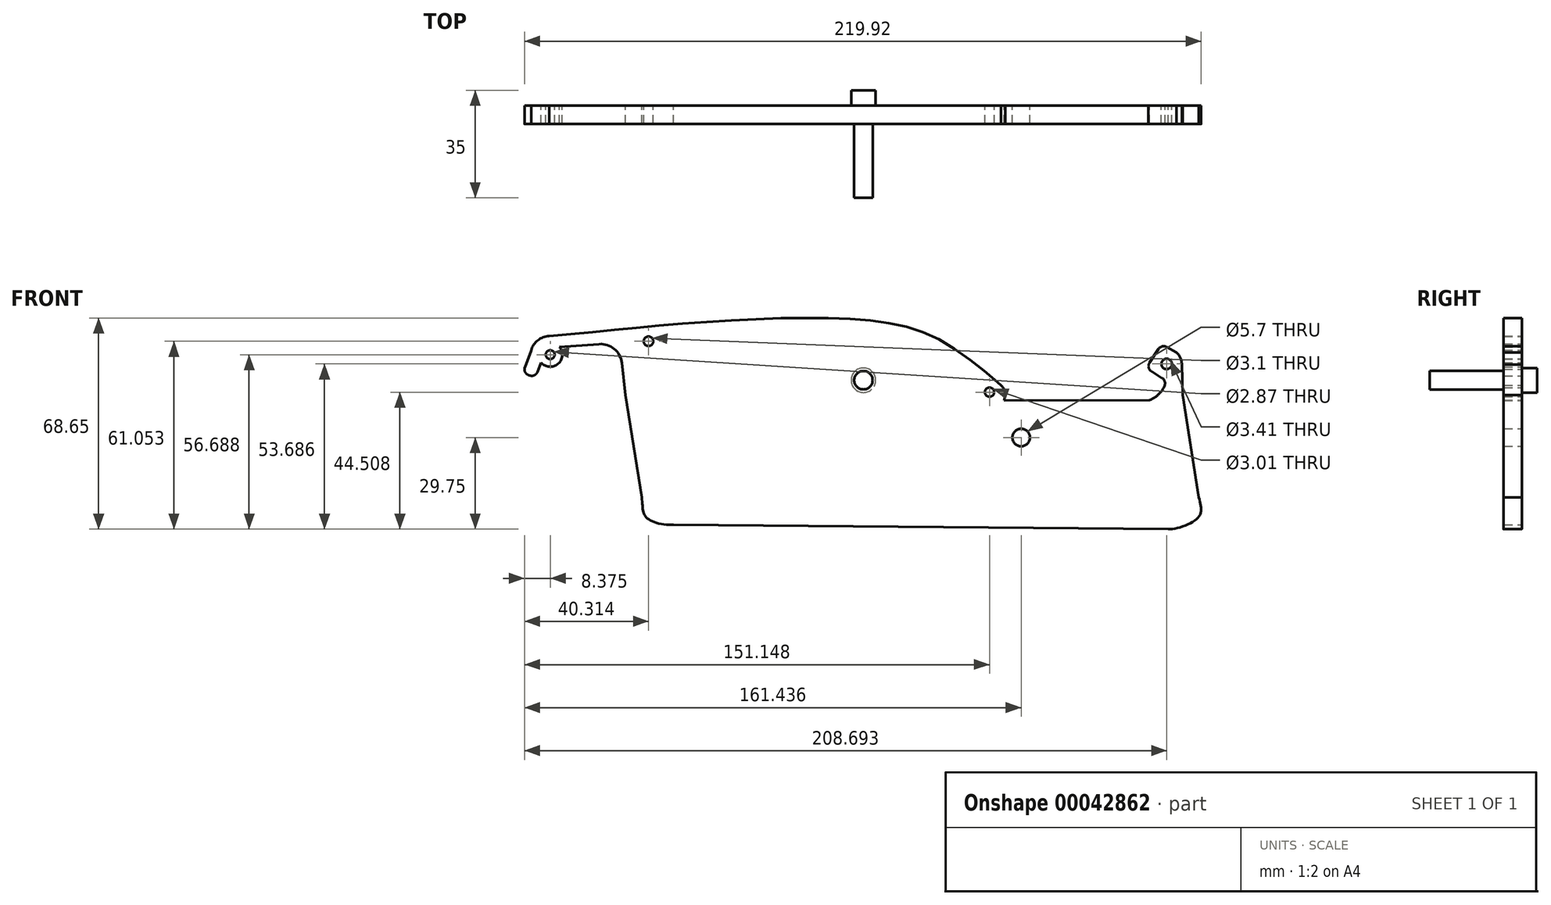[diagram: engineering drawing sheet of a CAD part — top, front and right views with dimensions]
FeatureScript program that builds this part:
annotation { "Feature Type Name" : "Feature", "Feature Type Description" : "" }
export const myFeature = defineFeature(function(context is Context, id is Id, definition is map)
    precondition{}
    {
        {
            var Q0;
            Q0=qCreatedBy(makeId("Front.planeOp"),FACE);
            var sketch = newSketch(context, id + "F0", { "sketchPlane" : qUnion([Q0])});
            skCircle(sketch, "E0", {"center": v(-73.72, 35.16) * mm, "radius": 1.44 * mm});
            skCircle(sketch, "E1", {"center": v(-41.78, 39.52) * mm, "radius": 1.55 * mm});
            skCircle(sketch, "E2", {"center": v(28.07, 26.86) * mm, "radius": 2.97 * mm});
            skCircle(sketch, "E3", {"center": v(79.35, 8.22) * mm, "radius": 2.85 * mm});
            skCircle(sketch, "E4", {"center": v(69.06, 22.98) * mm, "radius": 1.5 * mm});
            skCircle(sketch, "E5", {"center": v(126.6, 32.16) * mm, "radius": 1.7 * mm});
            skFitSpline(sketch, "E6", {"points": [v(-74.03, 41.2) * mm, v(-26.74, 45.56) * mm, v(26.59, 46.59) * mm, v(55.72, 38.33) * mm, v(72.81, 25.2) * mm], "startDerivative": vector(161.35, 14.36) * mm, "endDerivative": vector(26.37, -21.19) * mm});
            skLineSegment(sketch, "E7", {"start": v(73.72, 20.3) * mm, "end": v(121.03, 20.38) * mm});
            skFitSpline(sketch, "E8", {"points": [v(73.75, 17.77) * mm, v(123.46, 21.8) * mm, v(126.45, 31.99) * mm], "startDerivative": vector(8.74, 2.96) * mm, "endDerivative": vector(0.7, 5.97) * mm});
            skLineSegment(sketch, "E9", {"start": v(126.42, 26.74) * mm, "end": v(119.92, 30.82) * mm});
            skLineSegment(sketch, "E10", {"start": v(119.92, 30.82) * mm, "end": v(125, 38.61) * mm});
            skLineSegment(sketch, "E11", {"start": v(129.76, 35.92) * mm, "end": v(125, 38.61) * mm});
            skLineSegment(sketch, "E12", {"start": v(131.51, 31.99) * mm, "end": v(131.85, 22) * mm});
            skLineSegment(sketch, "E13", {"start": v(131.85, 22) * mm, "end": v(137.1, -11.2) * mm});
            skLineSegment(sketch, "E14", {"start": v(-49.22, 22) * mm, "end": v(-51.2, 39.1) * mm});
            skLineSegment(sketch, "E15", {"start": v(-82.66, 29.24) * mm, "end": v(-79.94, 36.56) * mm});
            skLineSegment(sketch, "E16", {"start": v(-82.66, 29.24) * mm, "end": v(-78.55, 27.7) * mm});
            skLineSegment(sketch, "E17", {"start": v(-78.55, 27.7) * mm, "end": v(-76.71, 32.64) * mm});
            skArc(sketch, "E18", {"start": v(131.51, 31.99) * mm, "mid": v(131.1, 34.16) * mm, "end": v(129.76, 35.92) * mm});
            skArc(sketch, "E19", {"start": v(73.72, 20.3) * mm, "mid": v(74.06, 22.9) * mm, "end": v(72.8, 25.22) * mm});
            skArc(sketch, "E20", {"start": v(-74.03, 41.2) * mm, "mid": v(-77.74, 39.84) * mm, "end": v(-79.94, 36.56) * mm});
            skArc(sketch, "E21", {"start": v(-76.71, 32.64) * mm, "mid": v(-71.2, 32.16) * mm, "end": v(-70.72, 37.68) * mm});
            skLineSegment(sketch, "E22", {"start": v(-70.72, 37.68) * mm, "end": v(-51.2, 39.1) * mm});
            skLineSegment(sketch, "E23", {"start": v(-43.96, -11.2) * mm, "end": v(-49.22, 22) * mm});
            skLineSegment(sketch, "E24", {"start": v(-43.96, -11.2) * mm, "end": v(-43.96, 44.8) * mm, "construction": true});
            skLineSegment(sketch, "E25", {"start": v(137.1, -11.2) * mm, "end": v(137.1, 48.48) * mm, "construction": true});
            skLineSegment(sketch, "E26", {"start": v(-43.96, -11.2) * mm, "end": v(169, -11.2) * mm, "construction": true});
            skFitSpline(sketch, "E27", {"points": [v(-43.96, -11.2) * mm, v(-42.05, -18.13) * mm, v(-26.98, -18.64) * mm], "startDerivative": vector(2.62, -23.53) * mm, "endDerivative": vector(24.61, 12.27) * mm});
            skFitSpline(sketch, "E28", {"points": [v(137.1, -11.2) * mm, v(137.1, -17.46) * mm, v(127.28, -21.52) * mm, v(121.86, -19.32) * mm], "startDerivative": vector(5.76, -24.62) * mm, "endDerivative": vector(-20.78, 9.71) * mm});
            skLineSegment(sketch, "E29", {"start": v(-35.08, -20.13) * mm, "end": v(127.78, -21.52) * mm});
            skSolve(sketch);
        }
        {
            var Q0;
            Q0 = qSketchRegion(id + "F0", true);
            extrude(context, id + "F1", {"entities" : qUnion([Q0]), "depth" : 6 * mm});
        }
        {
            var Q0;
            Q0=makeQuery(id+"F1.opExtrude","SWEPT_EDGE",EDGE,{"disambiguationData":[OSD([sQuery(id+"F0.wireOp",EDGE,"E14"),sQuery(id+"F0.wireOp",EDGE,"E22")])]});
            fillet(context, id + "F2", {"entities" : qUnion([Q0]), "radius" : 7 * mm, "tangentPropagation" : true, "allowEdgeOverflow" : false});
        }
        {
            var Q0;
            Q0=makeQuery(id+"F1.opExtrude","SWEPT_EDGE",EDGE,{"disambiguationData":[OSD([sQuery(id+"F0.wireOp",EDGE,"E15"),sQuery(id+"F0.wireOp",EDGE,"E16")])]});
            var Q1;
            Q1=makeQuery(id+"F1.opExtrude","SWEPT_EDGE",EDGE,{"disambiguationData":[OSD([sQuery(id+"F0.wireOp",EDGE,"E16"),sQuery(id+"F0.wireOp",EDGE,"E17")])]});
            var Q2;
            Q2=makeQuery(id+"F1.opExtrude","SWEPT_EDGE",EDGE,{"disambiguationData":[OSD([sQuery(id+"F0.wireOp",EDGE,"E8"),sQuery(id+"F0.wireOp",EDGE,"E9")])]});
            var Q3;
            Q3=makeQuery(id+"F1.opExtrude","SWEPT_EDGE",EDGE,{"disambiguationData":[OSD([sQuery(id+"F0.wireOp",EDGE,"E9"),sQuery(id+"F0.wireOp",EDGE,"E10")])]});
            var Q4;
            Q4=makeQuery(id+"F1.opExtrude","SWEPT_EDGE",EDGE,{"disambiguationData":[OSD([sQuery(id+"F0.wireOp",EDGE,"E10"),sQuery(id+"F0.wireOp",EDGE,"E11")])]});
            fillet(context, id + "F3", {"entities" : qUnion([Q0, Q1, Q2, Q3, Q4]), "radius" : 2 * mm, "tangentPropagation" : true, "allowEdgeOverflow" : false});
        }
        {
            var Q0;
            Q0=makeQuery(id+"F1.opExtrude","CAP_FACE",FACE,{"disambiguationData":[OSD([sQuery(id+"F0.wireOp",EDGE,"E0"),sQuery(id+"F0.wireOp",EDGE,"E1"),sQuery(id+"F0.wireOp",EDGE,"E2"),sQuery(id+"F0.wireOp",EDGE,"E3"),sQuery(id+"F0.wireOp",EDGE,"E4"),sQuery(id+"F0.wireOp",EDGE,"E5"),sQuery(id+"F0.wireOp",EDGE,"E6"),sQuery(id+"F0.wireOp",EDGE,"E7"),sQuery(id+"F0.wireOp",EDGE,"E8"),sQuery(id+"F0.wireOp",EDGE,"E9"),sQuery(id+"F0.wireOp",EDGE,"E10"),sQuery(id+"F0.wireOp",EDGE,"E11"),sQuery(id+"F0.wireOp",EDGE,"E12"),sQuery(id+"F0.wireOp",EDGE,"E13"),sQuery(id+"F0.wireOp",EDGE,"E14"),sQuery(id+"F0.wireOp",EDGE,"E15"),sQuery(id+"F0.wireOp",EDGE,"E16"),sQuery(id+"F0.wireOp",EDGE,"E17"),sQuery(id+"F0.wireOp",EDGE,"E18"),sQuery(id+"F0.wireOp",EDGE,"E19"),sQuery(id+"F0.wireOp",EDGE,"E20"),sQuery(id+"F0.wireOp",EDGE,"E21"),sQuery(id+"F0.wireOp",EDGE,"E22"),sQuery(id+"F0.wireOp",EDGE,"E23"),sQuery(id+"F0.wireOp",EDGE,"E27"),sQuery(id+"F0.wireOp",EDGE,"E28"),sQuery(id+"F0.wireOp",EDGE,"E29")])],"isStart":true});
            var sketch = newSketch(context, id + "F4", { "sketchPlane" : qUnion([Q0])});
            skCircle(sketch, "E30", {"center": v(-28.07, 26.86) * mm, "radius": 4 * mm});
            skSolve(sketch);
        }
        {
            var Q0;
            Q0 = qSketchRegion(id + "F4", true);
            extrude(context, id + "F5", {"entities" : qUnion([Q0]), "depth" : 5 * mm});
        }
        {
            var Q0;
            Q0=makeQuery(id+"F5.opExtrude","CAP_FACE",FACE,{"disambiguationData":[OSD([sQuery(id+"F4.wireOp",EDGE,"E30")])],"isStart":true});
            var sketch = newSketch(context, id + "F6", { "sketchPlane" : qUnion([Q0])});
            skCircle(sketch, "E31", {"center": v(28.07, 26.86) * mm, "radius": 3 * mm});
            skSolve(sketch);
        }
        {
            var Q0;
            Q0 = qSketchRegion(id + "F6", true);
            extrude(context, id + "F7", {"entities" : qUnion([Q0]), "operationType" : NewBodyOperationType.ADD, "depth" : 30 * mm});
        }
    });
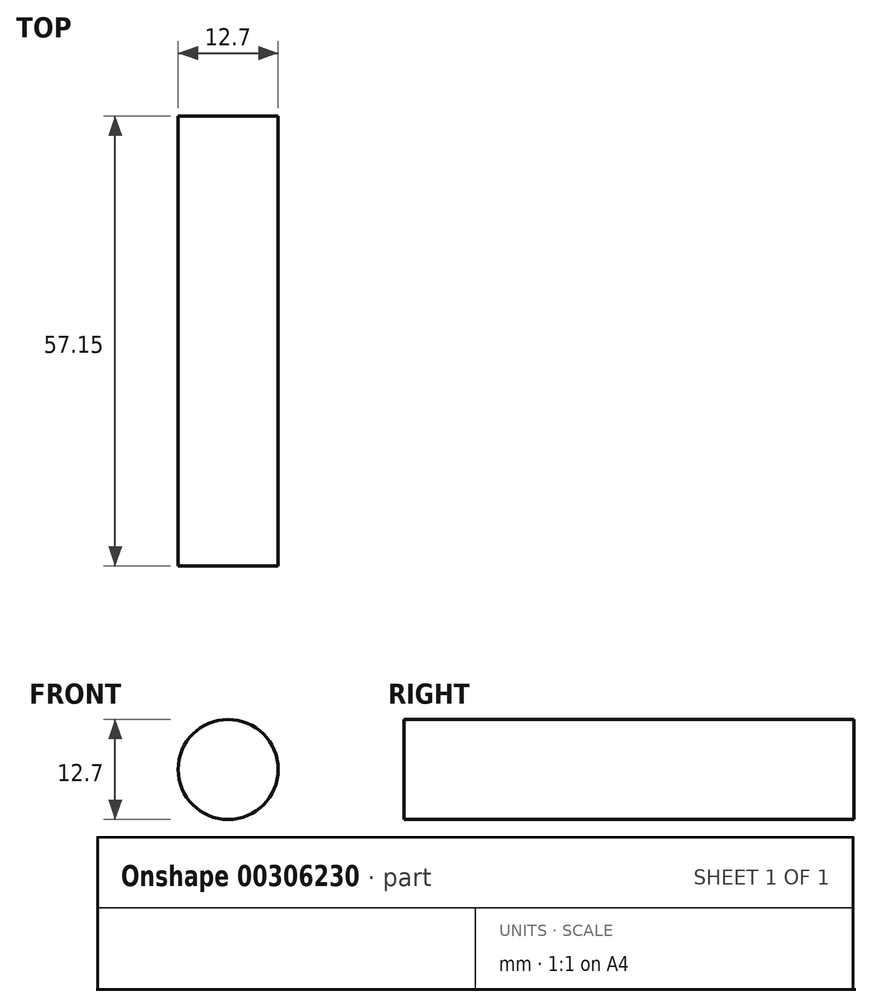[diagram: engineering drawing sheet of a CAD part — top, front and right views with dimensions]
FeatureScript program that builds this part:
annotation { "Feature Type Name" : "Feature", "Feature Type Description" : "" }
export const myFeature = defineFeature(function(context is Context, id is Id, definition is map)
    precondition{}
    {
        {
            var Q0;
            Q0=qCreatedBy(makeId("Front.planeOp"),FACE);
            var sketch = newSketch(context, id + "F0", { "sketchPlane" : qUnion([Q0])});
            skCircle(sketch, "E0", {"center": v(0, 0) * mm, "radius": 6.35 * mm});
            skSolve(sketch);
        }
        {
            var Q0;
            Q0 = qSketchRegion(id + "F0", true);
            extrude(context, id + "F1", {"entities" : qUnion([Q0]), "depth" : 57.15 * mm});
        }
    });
=-=-=-=-=
Do this:
Copy the records starting at the very beginning and ending at the line that contains "v(79.35, 8.22) *", with "myFeature" replaced by "holePattern" and everything else unchanged. Leave the pictures out of your answer.

Solution to this exercise:
[diagram: engineering drawing sheet of a CAD part — top, front and right views with dimensions]
FeatureScript program that builds this part:
annotation { "Feature Type Name" : "Feature", "Feature Type Description" : "" }
export const holePattern = defineFeature(function(context is Context, id is Id, definition is map)
    precondition{}
    {
        {
            var Q0;
            Q0=qCreatedBy(makeId("Front.planeOp"),FACE);
            var sketch = newSketch(context, id + "F0", { "sketchPlane" : qUnion([Q0])});
            skCircle(sketch, "E0", {"center": v(-73.72, 35.16) * mm, "radius": 1.44 * mm});
            skCircle(sketch, "E1", {"center": v(-41.78, 39.52) * mm, "radius": 1.55 * mm});
            skCircle(sketch, "E2", {"center": v(28.07, 26.86) * mm, "radius": 2.97 * mm});
            skCircle(sketch, "E3", {"center": v(79.35, 8.22) * mm, "radius": 2.85 * mm});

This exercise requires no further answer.